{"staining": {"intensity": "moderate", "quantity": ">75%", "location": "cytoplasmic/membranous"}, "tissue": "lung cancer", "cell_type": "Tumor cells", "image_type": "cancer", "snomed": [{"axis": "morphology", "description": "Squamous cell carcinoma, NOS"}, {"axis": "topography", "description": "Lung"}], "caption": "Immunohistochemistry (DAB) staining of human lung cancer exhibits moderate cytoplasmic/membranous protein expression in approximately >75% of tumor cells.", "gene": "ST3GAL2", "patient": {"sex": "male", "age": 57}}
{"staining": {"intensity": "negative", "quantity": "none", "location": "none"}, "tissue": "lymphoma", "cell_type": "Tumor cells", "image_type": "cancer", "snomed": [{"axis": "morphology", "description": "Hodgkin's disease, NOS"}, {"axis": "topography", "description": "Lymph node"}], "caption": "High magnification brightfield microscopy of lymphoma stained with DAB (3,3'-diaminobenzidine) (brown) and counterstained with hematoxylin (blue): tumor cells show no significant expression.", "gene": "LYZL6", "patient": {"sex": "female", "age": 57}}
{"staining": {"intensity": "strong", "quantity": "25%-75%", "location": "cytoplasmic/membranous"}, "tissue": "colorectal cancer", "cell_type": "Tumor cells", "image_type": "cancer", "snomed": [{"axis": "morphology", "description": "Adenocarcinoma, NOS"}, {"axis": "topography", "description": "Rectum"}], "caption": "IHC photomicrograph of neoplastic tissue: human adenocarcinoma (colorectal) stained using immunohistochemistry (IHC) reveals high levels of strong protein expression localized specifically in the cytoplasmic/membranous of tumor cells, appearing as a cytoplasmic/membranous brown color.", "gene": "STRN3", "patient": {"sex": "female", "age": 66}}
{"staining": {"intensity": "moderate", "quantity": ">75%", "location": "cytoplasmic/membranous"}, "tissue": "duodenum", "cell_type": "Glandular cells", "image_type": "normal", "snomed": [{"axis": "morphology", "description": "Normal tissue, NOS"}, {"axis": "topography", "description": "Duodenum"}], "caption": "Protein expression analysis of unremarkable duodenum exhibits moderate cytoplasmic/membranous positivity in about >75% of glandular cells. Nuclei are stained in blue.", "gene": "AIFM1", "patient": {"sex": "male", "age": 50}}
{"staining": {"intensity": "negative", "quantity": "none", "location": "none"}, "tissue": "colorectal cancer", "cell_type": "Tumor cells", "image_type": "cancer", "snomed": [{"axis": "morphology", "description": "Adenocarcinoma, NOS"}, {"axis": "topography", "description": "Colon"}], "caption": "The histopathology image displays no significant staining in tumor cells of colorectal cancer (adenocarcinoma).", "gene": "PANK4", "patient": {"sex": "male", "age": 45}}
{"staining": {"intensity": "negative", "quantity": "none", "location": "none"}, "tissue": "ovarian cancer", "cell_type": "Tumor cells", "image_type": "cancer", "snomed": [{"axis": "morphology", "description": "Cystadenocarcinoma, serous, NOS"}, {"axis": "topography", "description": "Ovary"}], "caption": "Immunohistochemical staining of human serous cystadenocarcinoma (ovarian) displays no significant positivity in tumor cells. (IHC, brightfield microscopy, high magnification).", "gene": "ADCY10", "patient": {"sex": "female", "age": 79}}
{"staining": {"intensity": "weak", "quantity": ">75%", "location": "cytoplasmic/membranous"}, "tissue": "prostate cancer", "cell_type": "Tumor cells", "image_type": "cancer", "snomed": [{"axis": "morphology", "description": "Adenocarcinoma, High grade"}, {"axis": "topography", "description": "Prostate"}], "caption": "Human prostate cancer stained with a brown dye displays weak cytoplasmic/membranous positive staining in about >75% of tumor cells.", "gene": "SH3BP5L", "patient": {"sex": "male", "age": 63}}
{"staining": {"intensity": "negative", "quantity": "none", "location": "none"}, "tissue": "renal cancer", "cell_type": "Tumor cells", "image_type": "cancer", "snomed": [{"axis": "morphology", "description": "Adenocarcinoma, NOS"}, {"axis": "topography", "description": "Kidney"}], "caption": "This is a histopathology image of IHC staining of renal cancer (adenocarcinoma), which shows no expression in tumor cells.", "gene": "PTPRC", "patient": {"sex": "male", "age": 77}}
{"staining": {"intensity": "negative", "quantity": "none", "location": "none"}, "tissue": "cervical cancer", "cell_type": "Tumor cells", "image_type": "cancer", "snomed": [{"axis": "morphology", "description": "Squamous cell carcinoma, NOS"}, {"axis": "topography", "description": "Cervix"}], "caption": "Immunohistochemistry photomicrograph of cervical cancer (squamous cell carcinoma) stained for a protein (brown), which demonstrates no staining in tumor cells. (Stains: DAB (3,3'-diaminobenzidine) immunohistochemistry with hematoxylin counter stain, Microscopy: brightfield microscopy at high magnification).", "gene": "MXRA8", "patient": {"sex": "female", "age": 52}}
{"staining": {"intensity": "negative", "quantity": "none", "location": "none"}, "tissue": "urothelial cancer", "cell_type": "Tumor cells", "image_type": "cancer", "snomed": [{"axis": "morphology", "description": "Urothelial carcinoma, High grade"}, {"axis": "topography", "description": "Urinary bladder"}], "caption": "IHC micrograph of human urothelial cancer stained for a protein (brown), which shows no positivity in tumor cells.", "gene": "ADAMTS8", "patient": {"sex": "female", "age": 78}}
= = = = = = =
_Task statement:_ Your response must repeat the entries above exactly, in full.

_Exercise answer:_
{"staining": {"intensity": "moderate", "quantity": ">75%", "location": "cytoplasmic/membranous"}, "tissue": "lung cancer", "cell_type": "Tumor cells", "image_type": "cancer", "snomed": [{"axis": "morphology", "description": "Squamous cell carcinoma, NOS"}, {"axis": "topography", "description": "Lung"}], "caption": "Immunohistochemistry (DAB) staining of human lung cancer exhibits moderate cytoplasmic/membranous protein expression in approximately >75% of tumor cells.", "gene": "ST3GAL2", "patient": {"sex": "male", "age": 57}}
{"staining": {"intensity": "negative", "quantity": "none", "location": "none"}, "tissue": "lymphoma", "cell_type": "Tumor cells", "image_type": "cancer", "snomed": [{"axis": "morphology", "description": "Hodgkin's disease, NOS"}, {"axis": "topography", "description": "Lymph node"}], "caption": "High magnification brightfield microscopy of lymphoma stained with DAB (3,3'-diaminobenzidine) (brown) and counterstained with hematoxylin (blue): tumor cells show no significant expression.", "gene": "LYZL6", "patient": {"sex": "female", "age": 57}}
{"staining": {"intensity": "strong", "quantity": "25%-75%", "location": "cytoplasmic/membranous"}, "tissue": "colorectal cancer", "cell_type": "Tumor cells", "image_type": "cancer", "snomed": [{"axis": "morphology", "description": "Adenocarcinoma, NOS"}, {"axis": "topography", "description": "Rectum"}], "caption": "IHC photomicrograph of neoplastic tissue: human adenocarcinoma (colorectal) stained using immunohistochemistry (IHC) reveals high levels of strong protein expression localized specifically in the cytoplasmic/membranous of tumor cells, appearing as a cytoplasmic/membranous brown color.", "gene": "STRN3", "patient": {"sex": "female", "age": 66}}
{"staining": {"intensity": "moderate", "quantity": ">75%", "location": "cytoplasmic/membranous"}, "tissue": "duodenum", "cell_type": "Glandular cells", "image_type": "normal", "snomed": [{"axis": "morphology", "description": "Normal tissue, NOS"}, {"axis": "topography", "description": "Duodenum"}], "caption": "Protein expression analysis of unremarkable duodenum exhibits moderate cytoplasmic/membranous positivity in about >75% of glandular cells. Nuclei are stained in blue.", "gene": "AIFM1", "patient": {"sex": "male", "age": 50}}
{"staining": {"intensity": "negative", "quantity": "none", "location": "none"}, "tissue": "colorectal cancer", "cell_type": "Tumor cells", "image_type": "cancer", "snomed": [{"axis": "morphology", "description": "Adenocarcinoma, NOS"}, {"axis": "topography", "description": "Colon"}], "caption": "The histopathology image displays no significant staining in tumor cells of colorectal cancer (adenocarcinoma).", "gene": "PANK4", "patient": {"sex": "male", "age": 45}}
{"staining": {"intensity": "negative", "quantity": "none", "location": "none"}, "tissue": "ovarian cancer", "cell_type": "Tumor cells", "image_type": "cancer", "snomed": [{"axis": "morphology", "description": "Cystadenocarcinoma, serous, NOS"}, {"axis": "topography", "description": "Ovary"}], "caption": "Immunohistochemical staining of human serous cystadenocarcinoma (ovarian) displays no significant positivity in tumor cells. (IHC, brightfield microscopy, high magnification).", "gene": "ADCY10", "patient": {"sex": "female", "age": 79}}
{"staining": {"intensity": "weak", "quantity": ">75%", "location": "cytoplasmic/membranous"}, "tissue": "prostate cancer", "cell_type": "Tumor cells", "image_type": "cancer", "snomed": [{"axis": "morphology", "description": "Adenocarcinoma, High grade"}, {"axis": "topography", "description": "Prostate"}], "caption": "Human prostate cancer stained with a brown dye displays weak cytoplasmic/membranous positive staining in about >75% of tumor cells.", "gene": "SH3BP5L", "patient": {"sex": "male", "age": 63}}
{"staining": {"intensity": "negative", "quantity": "none", "location": "none"}, "tissue": "renal cancer", "cell_type": "Tumor cells", "image_type": "cancer", "snomed": [{"axis": "morphology", "description": "Adenocarcinoma, NOS"}, {"axis": "topography", "description": "Kidney"}], "caption": "This is a histopathology image of IHC staining of renal cancer (adenocarcinoma), which shows no expression in tumor cells.", "gene": "PTPRC", "patient": {"sex": "male", "age": 77}}
{"staining": {"intensity": "negative", "quantity": "none", "location": "none"}, "tissue": "cervical cancer", "cell_type": "Tumor cells", "image_type": "cancer", "snomed": [{"axis": "morphology", "description": "Squamous cell carcinoma, NOS"}, {"axis": "topography", "description": "Cervix"}], "caption": "Immunohistochemistry photomicrograph of cervical cancer (squamous cell carcinoma) stained for a protein (brown), which demonstrates no staining in tumor cells. (Stains: DAB (3,3'-diaminobenzidine) immunohistochemistry with hematoxylin counter stain, Microscopy: brightfield microscopy at high magnification).", "gene": "MXRA8", "patient": {"sex": "female", "age": 52}}
{"staining": {"intensity": "negative", "quantity": "none", "location": "none"}, "tissue": "urothelial cancer", "cell_type": "Tumor cells", "image_type": "cancer", "snomed": [{"axis": "morphology", "description": "Urothelial carcinoma, High grade"}, {"axis": "topography", "description": "Urinary bladder"}], "caption": "IHC micrograph of human urothelial cancer stained for a protein (brown), which shows no positivity in tumor cells.", "gene": "ADAMTS8", "patient": {"sex": "female", "age": 78}}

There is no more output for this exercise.